>> Start Exercise inputs

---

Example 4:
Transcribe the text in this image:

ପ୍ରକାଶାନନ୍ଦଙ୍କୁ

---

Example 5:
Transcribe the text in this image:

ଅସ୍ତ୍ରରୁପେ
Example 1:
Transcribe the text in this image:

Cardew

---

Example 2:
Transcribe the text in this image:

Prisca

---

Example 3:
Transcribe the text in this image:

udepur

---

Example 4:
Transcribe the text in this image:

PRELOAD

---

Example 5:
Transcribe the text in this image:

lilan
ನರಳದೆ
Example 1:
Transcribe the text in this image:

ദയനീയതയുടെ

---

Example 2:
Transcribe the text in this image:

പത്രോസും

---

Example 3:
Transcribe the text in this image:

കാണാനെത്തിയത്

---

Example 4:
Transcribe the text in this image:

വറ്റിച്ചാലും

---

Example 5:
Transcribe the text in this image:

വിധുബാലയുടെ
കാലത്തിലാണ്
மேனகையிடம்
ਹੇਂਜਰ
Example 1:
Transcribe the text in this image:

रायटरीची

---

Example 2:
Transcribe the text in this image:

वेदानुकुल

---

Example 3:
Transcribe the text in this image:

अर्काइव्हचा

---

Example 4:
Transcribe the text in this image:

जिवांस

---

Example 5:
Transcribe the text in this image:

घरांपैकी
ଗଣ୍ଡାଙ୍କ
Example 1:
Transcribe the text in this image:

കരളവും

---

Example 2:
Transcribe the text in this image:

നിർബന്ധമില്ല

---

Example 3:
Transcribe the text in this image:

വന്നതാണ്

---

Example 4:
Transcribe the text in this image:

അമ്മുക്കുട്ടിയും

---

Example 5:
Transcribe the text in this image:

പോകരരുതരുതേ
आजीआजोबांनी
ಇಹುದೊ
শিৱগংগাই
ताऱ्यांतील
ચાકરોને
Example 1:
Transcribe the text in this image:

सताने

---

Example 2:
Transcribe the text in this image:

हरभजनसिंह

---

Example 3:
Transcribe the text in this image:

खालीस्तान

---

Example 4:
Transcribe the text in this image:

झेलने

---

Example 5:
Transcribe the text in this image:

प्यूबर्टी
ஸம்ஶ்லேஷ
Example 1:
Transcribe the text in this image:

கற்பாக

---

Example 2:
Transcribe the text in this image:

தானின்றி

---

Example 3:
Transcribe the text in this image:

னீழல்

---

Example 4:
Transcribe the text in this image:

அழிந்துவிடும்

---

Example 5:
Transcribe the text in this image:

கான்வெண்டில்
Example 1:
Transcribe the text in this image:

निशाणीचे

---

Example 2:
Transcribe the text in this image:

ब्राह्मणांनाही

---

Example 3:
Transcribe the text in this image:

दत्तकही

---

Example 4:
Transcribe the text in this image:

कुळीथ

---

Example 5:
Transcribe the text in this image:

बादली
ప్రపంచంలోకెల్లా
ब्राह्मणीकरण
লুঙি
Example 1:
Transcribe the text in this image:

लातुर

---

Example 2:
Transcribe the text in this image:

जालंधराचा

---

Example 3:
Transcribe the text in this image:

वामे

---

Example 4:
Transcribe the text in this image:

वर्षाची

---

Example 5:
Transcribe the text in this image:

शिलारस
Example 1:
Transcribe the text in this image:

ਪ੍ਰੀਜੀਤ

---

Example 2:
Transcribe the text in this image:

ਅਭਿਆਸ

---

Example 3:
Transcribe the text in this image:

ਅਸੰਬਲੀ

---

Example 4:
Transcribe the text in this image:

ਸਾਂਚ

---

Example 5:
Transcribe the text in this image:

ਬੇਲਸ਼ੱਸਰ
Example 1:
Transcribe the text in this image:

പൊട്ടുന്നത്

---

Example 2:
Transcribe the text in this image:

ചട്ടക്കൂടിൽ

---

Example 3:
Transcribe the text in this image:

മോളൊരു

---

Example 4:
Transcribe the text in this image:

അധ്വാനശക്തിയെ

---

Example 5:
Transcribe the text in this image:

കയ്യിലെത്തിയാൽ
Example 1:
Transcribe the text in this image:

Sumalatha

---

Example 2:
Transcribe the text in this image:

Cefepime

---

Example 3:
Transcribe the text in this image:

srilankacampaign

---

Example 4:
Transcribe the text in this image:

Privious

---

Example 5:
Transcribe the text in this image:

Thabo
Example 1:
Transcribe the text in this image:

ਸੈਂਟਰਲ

>> End Exercise inputs

_Stated goal_: Give every line of the records again, swapping "Transcribe" for "Write out" wherever it occurs and leaving everything else unchanged.

_Output_:
---

Example 4:
Write out the text in this image:

ପ୍ରକାଶାନନ୍ଦଙ୍କୁ

---

Example 5:
Write out the text in this image:

ଅସ୍ତ୍ରରୁପେ
Example 1:
Write out the text in this image:

Cardew

---

Example 2:
Write out the text in this image:

Prisca

---

Example 3:
Write out the text in this image:

udepur

---

Example 4:
Write out the text in this image:

PRELOAD

---

Example 5:
Write out the text in this image:

lilan
ನರಳದೆ
Example 1:
Write out the text in this image:

ദയനീയതയുടെ

---

Example 2:
Write out the text in this image:

പത്രോസും

---

Example 3:
Write out the text in this image:

കാണാനെത്തിയത്

---

Example 4:
Write out the text in this image:

വറ്റിച്ചാലും

---

Example 5:
Write out the text in this image:

വിധുബാലയുടെ
കാലത്തിലാണ്
மேனகையிடம்
ਹੇਂਜਰ
Example 1:
Write out the text in this image:

रायटरीची

---

Example 2:
Write out the text in this image:

वेदानुकुल

---

Example 3:
Write out the text in this image:

अर्काइव्हचा

---

Example 4:
Write out the text in this image:

जिवांस

---

Example 5:
Write out the text in this image:

घरांपैकी
ଗଣ୍ଡାଙ୍କ
Example 1:
Write out the text in this image:

കരളവും

---

Example 2:
Write out the text in this image:

നിർബന്ധമില്ല

---

Example 3:
Write out the text in this image:

വന്നതാണ്

---

Example 4:
Write out the text in this image:

അമ്മുക്കുട്ടിയും

---

Example 5:
Write out the text in this image:

പോകരരുതരുതേ
आजीआजोबांनी
ಇಹುದೊ
শিৱগংগাই
ताऱ्यांतील
ચાકરોને
Example 1:
Write out the text in this image:

सताने

---

Example 2:
Write out the text in this image:

हरभजनसिंह

---

Example 3:
Write out the text in this image:

खालीस्तान

---

Example 4:
Write out the text in this image:

झेलने

---

Example 5:
Write out the text in this image:

प्यूबर्टी
ஸம்ஶ்லேஷ
Example 1:
Write out the text in this image:

கற்பாக

---

Example 2:
Write out the text in this image:

தானின்றி

---

Example 3:
Write out the text in this image:

னீழல்

---

Example 4:
Write out the text in this image:

அழிந்துவிடும்

---

Example 5:
Write out the text in this image:

கான்வெண்டில்
Example 1:
Write out the text in this image:

निशाणीचे

---

Example 2:
Write out the text in this image:

ब्राह्मणांनाही

---

Example 3:
Write out the text in this image:

दत्तकही

---

Example 4:
Write out the text in this image:

कुळीथ

---

Example 5:
Write out the text in this image:

बादली
ప్రపంచంలోకెల్లా
ब्राह्मणीकरण
লুঙি
Example 1:
Write out the text in this image:

लातुर

---

Example 2:
Write out the text in this image:

जालंधराचा

---

Example 3:
Write out the text in this image:

वामे

---

Example 4:
Write out the text in this image:

वर्षाची

---

Example 5:
Write out the text in this image:

शिलारस
Example 1:
Write out the text in this image:

ਪ੍ਰੀਜੀਤ

---

Example 2:
Write out the text in this image:

ਅਭਿਆਸ

---

Example 3:
Write out the text in this image:

ਅਸੰਬਲੀ

---

Example 4:
Write out the text in this image:

ਸਾਂਚ

---

Example 5:
Write out the text in this image:

ਬੇਲਸ਼ੱਸਰ
Example 1:
Write out the text in this image:

പൊട്ടുന്നത്

---

Example 2:
Write out the text in this image:

ചട്ടക്കൂടിൽ

---

Example 3:
Write out the text in this image:

മോളൊരു

---

Example 4:
Write out the text in this image:

അധ്വാനശക്തിയെ

---

Example 5:
Write out the text in this image:

കയ്യിലെത്തിയാൽ
Example 1:
Write out the text in this image:

Sumalatha

---

Example 2:
Write out the text in this image:

Cefepime

---

Example 3:
Write out the text in this image:

srilankacampaign

---

Example 4:
Write out the text in this image:

Privious

---

Example 5:
Write out the text in this image:

Thabo
Example 1:
Write out the text in this image:

ਸੈਂਟਰਲ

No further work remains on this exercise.